China issued rules for trading of certificates of deposit on the interbank market, a step toward loosening control over interest rates as the government pares its role in the world’s second-largest economy.
Markets will determine the certificates’ interest rates and prices, according to a Web posting today by the People’s Bank of China in Beijing. The rules, effective tomorrow, set the CDs’ minimum size at 50 million yuan ($8.2 million), with the Shanghai Interbank Offered Rate as a reference for pricing. The PBOC said issuers must meet other requirements, without elaborating.

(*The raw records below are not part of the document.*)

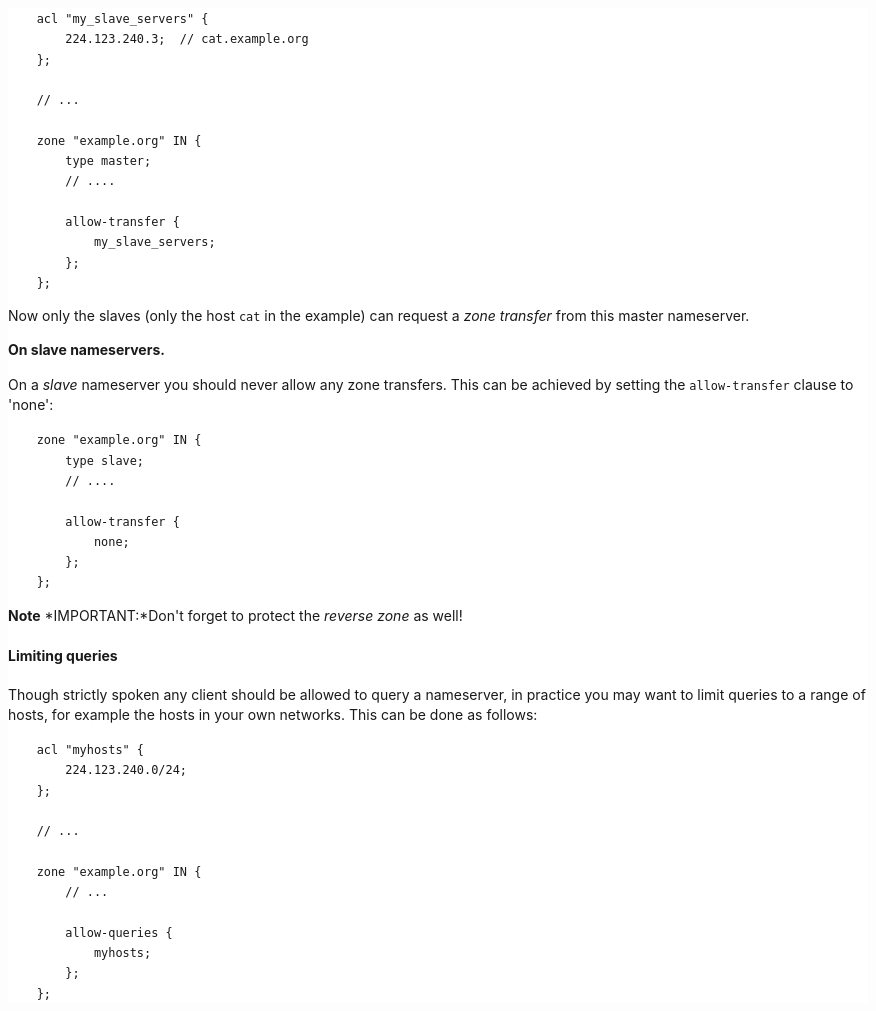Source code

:         acl "my_slave_servers" {
            224.123.240.3;  // cat.example.org
        };

        // ...

        zone "example.org" IN {
            type master;
            // ....

            allow-transfer {
                my_slave_servers;
            };
        };


Now only the slaves (only the host `cat` in the example) can request a
*zone transfer* from this master nameserver.

**On slave nameservers.**

On a *slave* nameserver you should never allow any zone transfers. This
can be achieved by setting the `allow-transfer` clause to 'none':

        zone "example.org" IN {
            type slave;
            // ....

            allow-transfer {
                none;
            };
        };


**Note**
*IMPORTANT:*Don't forget to protect the *reverse zone* as well!

####  Limiting queries

Though strictly spoken any client should be allowed to query a
nameserver, in practice you may want to limit queries to a range of
hosts, for example the hosts in your own networks. This can be done as
follows:

        acl "myhosts" {
            224.123.240.0/24;
        };

        // ...

        zone "example.org" IN {
            // ...

            allow-queries {
                myhosts;
            };
        };

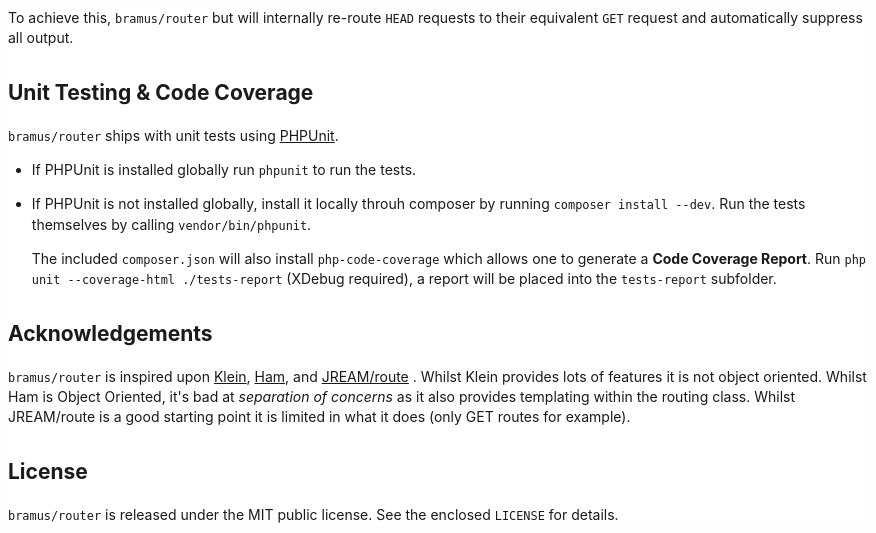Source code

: To achieve this, `bramus/router` but will internally re-route `HEAD` requests to their equivalent `GET` request and automatically suppress all output.


## Unit Testing & Code Coverage

`bramus/router` ships with unit tests using [PHPUnit](https://github.com/sebastianbergmann/phpunit/).

- If PHPUnit is installed globally run `phpunit` to run the tests.

- If PHPUnit is not installed globally, install it locally throuh composer by running `composer install --dev`. Run the tests themselves by calling `vendor/bin/phpunit`.

  The included `composer.json` will also install `php-code-coverage` which allows one to generate a __Code Coverage Report__. Run `phpunit --coverage-html ./tests-report` (XDebug required), a report will be placed into the `tests-report` subfolder.


## Acknowledgements

`bramus/router` is inspired upon [Klein](https://github.com/chriso/klein.php), [Ham](https://github.com/radiosilence/Ham), and [JREAM/route](https://bitbucket.org/JREAM/route) . Whilst Klein provides lots of features it is not object oriented. Whilst Ham is Object Oriented, it's bad at _separation of concerns_ as it also provides templating within the routing class. Whilst JREAM/route is a good starting point it is limited in what it does (only GET routes for example).



## License

`bramus/router` is released under the MIT public license. See the enclosed `LICENSE` for details.

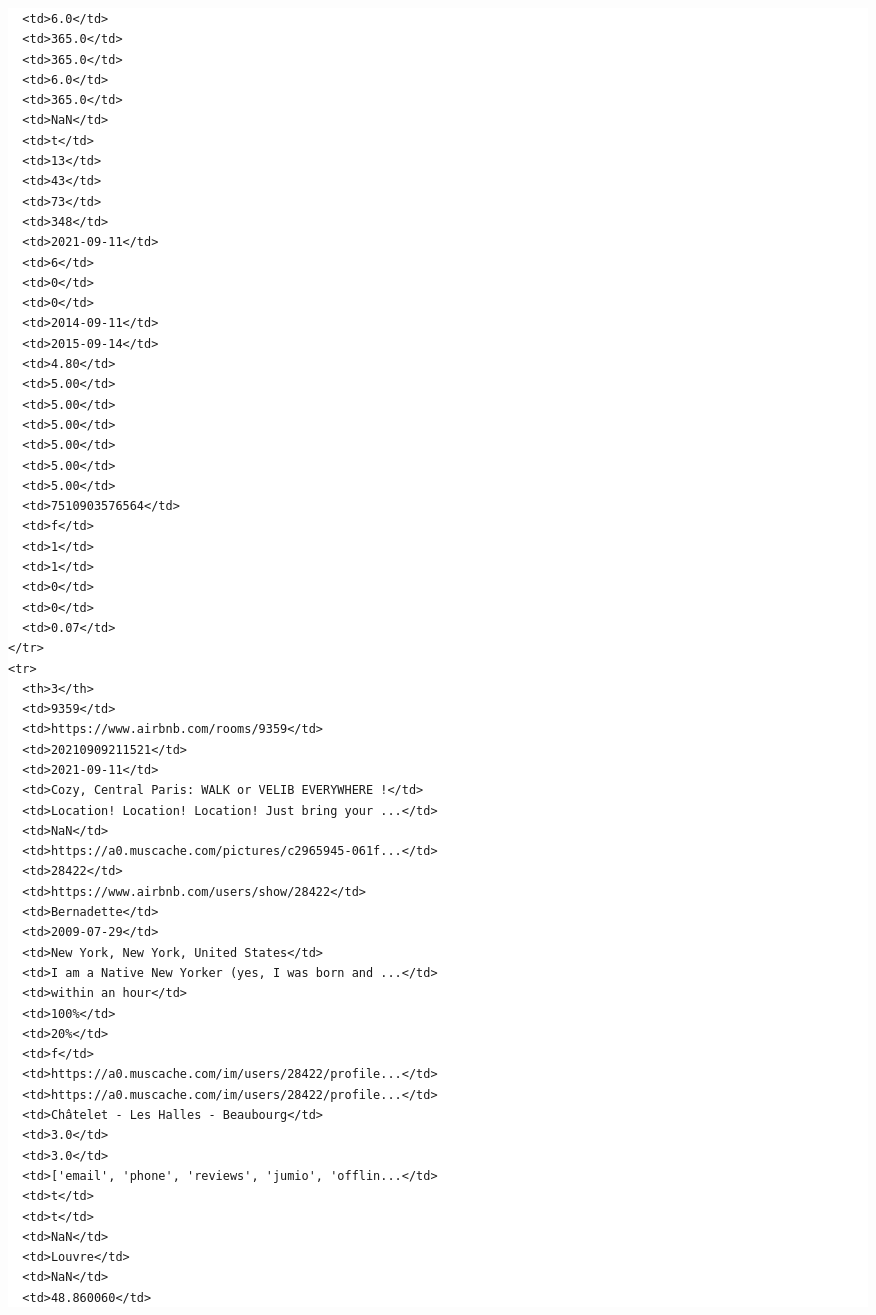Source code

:       <td>6.0</td>
      <td>365.0</td>
      <td>365.0</td>
      <td>6.0</td>
      <td>365.0</td>
      <td>NaN</td>
      <td>t</td>
      <td>13</td>
      <td>43</td>
      <td>73</td>
      <td>348</td>
      <td>2021-09-11</td>
      <td>6</td>
      <td>0</td>
      <td>0</td>
      <td>2014-09-11</td>
      <td>2015-09-14</td>
      <td>4.80</td>
      <td>5.00</td>
      <td>5.00</td>
      <td>5.00</td>
      <td>5.00</td>
      <td>5.00</td>
      <td>5.00</td>
      <td>7510903576564</td>
      <td>f</td>
      <td>1</td>
      <td>1</td>
      <td>0</td>
      <td>0</td>
      <td>0.07</td>
    </tr>
    <tr>
      <th>3</th>
      <td>9359</td>
      <td>https://www.airbnb.com/rooms/9359</td>
      <td>20210909211521</td>
      <td>2021-09-11</td>
      <td>Cozy, Central Paris: WALK or VELIB EVERYWHERE !</td>
      <td>Location! Location! Location! Just bring your ...</td>
      <td>NaN</td>
      <td>https://a0.muscache.com/pictures/c2965945-061f...</td>
      <td>28422</td>
      <td>https://www.airbnb.com/users/show/28422</td>
      <td>Bernadette</td>
      <td>2009-07-29</td>
      <td>New York, New York, United States</td>
      <td>I am a Native New Yorker (yes, I was born and ...</td>
      <td>within an hour</td>
      <td>100%</td>
      <td>20%</td>
      <td>f</td>
      <td>https://a0.muscache.com/im/users/28422/profile...</td>
      <td>https://a0.muscache.com/im/users/28422/profile...</td>
      <td>Châtelet - Les Halles - Beaubourg</td>
      <td>3.0</td>
      <td>3.0</td>
      <td>['email', 'phone', 'reviews', 'jumio', 'offlin...</td>
      <td>t</td>
      <td>t</td>
      <td>NaN</td>
      <td>Louvre</td>
      <td>NaN</td>
      <td>48.860060</td>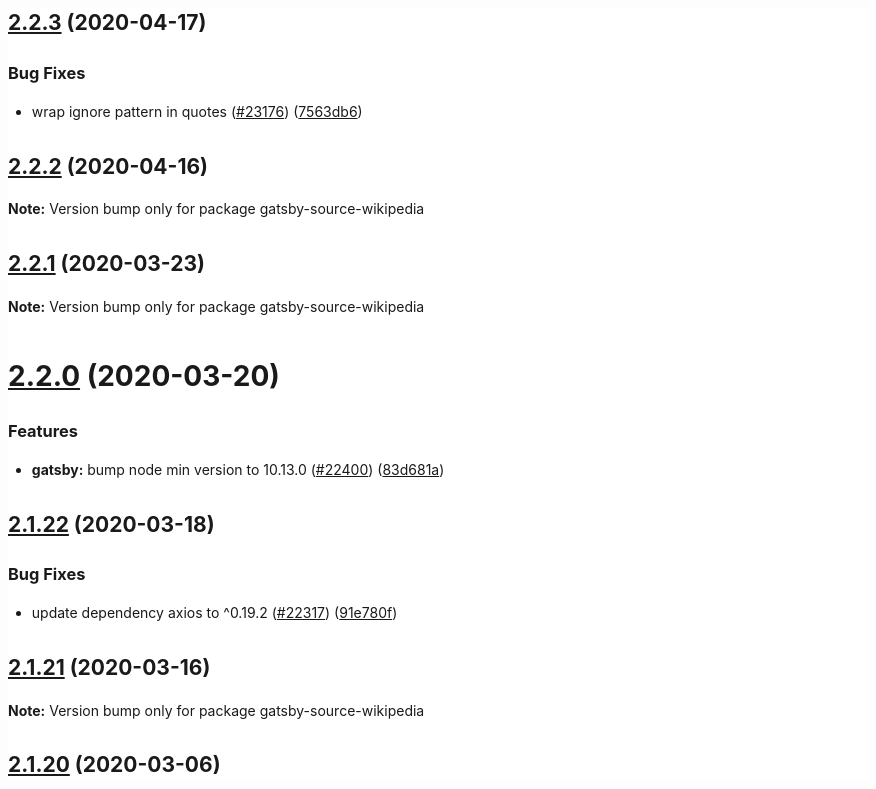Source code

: ## [2.2.3](https://github.com/gatsbyjs/gatsby/compare/gatsby-source-wikipedia@2.2.2...gatsby-source-wikipedia@2.2.3) (2020-04-17)

### Bug Fixes

- wrap ignore pattern in quotes ([#23176](https://github.com/gatsbyjs/gatsby/issues/23176)) ([7563db6](https://github.com/gatsbyjs/gatsby/commit/7563db6))

## [2.2.2](https://github.com/gatsbyjs/gatsby/compare/gatsby-source-wikipedia@2.2.1...gatsby-source-wikipedia@2.2.2) (2020-04-16)

**Note:** Version bump only for package gatsby-source-wikipedia

## [2.2.1](https://github.com/gatsbyjs/gatsby/compare/gatsby-source-wikipedia@2.2.0...gatsby-source-wikipedia@2.2.1) (2020-03-23)

**Note:** Version bump only for package gatsby-source-wikipedia

# [2.2.0](https://github.com/gatsbyjs/gatsby/compare/gatsby-source-wikipedia@2.1.22...gatsby-source-wikipedia@2.2.0) (2020-03-20)

### Features

- **gatsby:** bump node min version to 10.13.0 ([#22400](https://github.com/gatsbyjs/gatsby/issues/22400)) ([83d681a](https://github.com/gatsbyjs/gatsby/commit/83d681a))

## [2.1.22](https://github.com/gatsbyjs/gatsby/compare/gatsby-source-wikipedia@2.1.21...gatsby-source-wikipedia@2.1.22) (2020-03-18)

### Bug Fixes

- update dependency axios to ^0.19.2 ([#22317](https://github.com/gatsbyjs/gatsby/issues/22317)) ([91e780f](https://github.com/gatsbyjs/gatsby/commit/91e780f))

## [2.1.21](https://github.com/gatsbyjs/gatsby/compare/gatsby-source-wikipedia@2.1.20...gatsby-source-wikipedia@2.1.21) (2020-03-16)

**Note:** Version bump only for package gatsby-source-wikipedia

## [2.1.20](https://github.com/gatsbyjs/gatsby/compare/gatsby-source-wikipedia@2.1.19...gatsby-source-wikipedia@2.1.20) (2020-03-06)
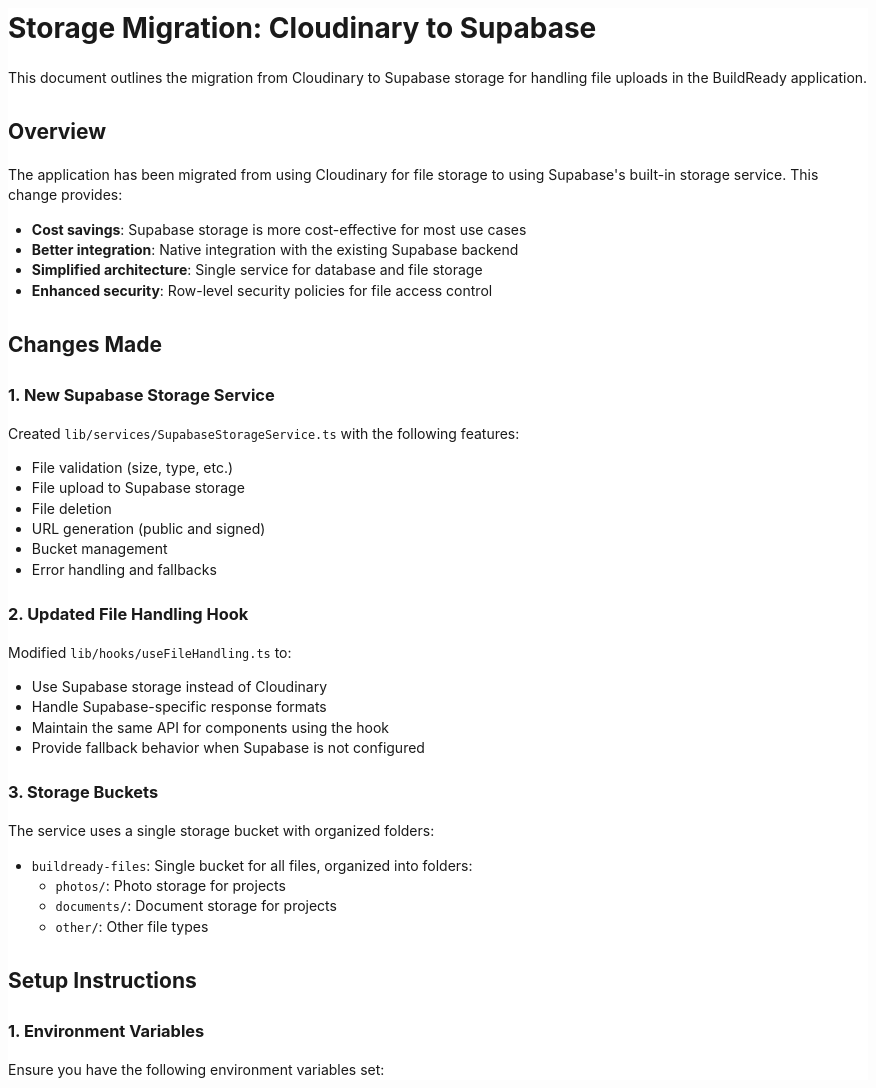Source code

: # Storage Migration: Cloudinary to Supabase

This document outlines the migration from Cloudinary to Supabase storage for handling file uploads in the BuildReady application.

## Overview

The application has been migrated from using Cloudinary for file storage to using Supabase's built-in storage service. This change provides:

- **Cost savings**: Supabase storage is more cost-effective for most use cases
- **Better integration**: Native integration with the existing Supabase backend
- **Simplified architecture**: Single service for database and file storage
- **Enhanced security**: Row-level security policies for file access control

## Changes Made

### 1. New Supabase Storage Service

Created `lib/services/SupabaseStorageService.ts` with the following features:

- File validation (size, type, etc.)
- File upload to Supabase storage
- File deletion
- URL generation (public and signed)
- Bucket management
- Error handling and fallbacks

### 2. Updated File Handling Hook

Modified `lib/hooks/useFileHandling.ts` to:

- Use Supabase storage instead of Cloudinary
- Handle Supabase-specific response formats
- Maintain the same API for components using the hook
- Provide fallback behavior when Supabase is not configured

### 3. Storage Buckets

The service uses a single storage bucket with organized folders:

- `buildready-files`: Single bucket for all files, organized into folders:
  - `photos/`: Photo storage for projects
  - `documents/`: Document storage for projects
  - `other/`: Other file types

## Setup Instructions

### 1. Environment Variables

Ensure you have the following environment variables set:
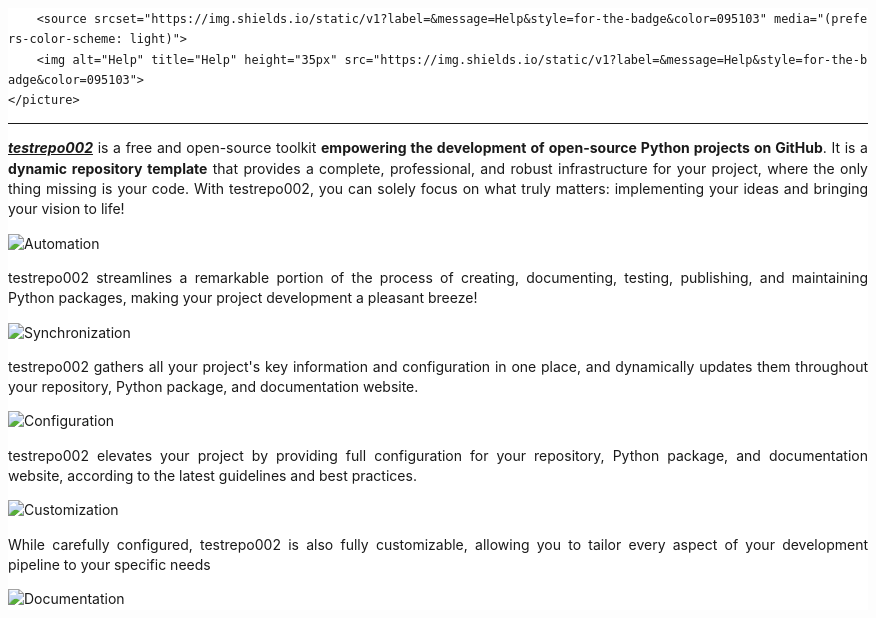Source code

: 		<source srcset="https://img.shields.io/static/v1?label=&message=Help&style=for-the-badge&color=095103" media="(prefers-color-scheme: light)">
		<img alt="Help" title="Help" height="35px" src="https://img.shields.io/static/v1?label=&message=Help&style=for-the-badge&color=095103">
	</picture>
</a>
<hr width="100%"></div>


<p align="justify"><a href="https://quantized8.github.io/testrepo002"><strong><em>testrepo002</em></strong></a> is a free and open-source toolkit <b>empowering the development of open-source Python projects on GitHub</b>. It is a <b>dynamic repository template</b> that provides a complete, professional, and robust infrastructure for your project, where the only thing missing is your code. With testrepo002, you can solely focus on what truly matters: implementing your ideas and bringing your vision to life!</p>
<picture>
	<source srcset="https://img.shields.io/static/v1?label=&message=Automation&style=for-the-badge&color=459B24" media="(prefers-color-scheme: dark)">
	<source srcset="https://img.shields.io/static/v1?label=&message=Automation&style=for-the-badge&color=135400" media="(prefers-color-scheme: light)">
	<img alt="Automation" title="Automation" height="35px" src="https://img.shields.io/static/v1?label=&message=Automation&style=for-the-badge&color=135400">
</picture>
<p align="justify">testrepo002 streamlines a remarkable portion of the process of creating, documenting, testing, publishing, and maintaining Python packages, making your project development a pleasant breeze!</p>
<picture>
	<source srcset="https://img.shields.io/static/v1?label=&message=Synchronization&style=for-the-badge&color=459B24" media="(prefers-color-scheme: dark)">
	<source srcset="https://img.shields.io/static/v1?label=&message=Synchronization&style=for-the-badge&color=135400" media="(prefers-color-scheme: light)">
	<img alt="Synchronization" title="Synchronization" height="35px" src="https://img.shields.io/static/v1?label=&message=Synchronization&style=for-the-badge&color=135400">
</picture>
<p align="justify">testrepo002 gathers all your project's key information and configuration in one place, and dynamically updates them throughout your repository, Python package, and documentation website.</p>
<picture>
	<source srcset="https://img.shields.io/static/v1?label=&message=Configuration&style=for-the-badge&color=459B24" media="(prefers-color-scheme: dark)">
	<source srcset="https://img.shields.io/static/v1?label=&message=Configuration&style=for-the-badge&color=135400" media="(prefers-color-scheme: light)">
	<img alt="Configuration" title="Configuration" height="35px" src="https://img.shields.io/static/v1?label=&message=Configuration&style=for-the-badge&color=135400">
</picture>
<p align="justify">testrepo002 elevates your project by providing full configuration for your repository, Python package, and documentation website, according to the latest guidelines and best practices.</p>
<picture>
	<source srcset="https://img.shields.io/static/v1?label=&message=Customization&style=for-the-badge&color=459B24" media="(prefers-color-scheme: dark)">
	<source srcset="https://img.shields.io/static/v1?label=&message=Customization&style=for-the-badge&color=135400" media="(prefers-color-scheme: light)">
	<img alt="Customization" title="Customization" height="35px" src="https://img.shields.io/static/v1?label=&message=Customization&style=for-the-badge&color=135400">
</picture>
<p align="justify">While carefully configured, testrepo002 is also fully customizable, allowing you to tailor every aspect of your development pipeline to your specific needs</p>
<picture>
	<source srcset="https://img.shields.io/static/v1?label=&message=Documentation&style=for-the-badge&color=459B24" media="(prefers-color-scheme: dark)">
	<source srcset="https://img.shields.io/static/v1?label=&message=Documentation&style=for-the-badge&color=135400" media="(prefers-color-scheme: light)">
	<img alt="Documentation" title="Documentation" height="35px" src="https://img.shields.io/static/v1?label=&message=Documentation&style=for-the-badge&color=135400">
</picture>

Starting a market for the certificates is part of the government’s plan to eventually remove the cap on rates paid to savers, after authorities in July eliminated a floor on lending rates. The Communist Party pledged last month to give markets a “decisive” role in the economy as part of the broadest policy reforms since the 1990s.
The PBOC didn’t explicitly say when trading of the certificates would begin. Other future steps in interest-rate liberalization include introducing a deposit-insurance system and having a new benchmark rate such as Shibor replace the state-managed deposit rate.
The rules say fixed-rate certificates can have maturities of one month to one year and floating-rate CDs can be for one, two or three years. The regulations say issuers are prohibited from buying their own CDs.
Under separate guidelines published Dec. 2, the central bank plans a pilot program in the Shanghai free-trade zone to allow qualified financial institutions to issue large-denomination, tradable certificates of deposit as part of efforts to liberalize interest rates.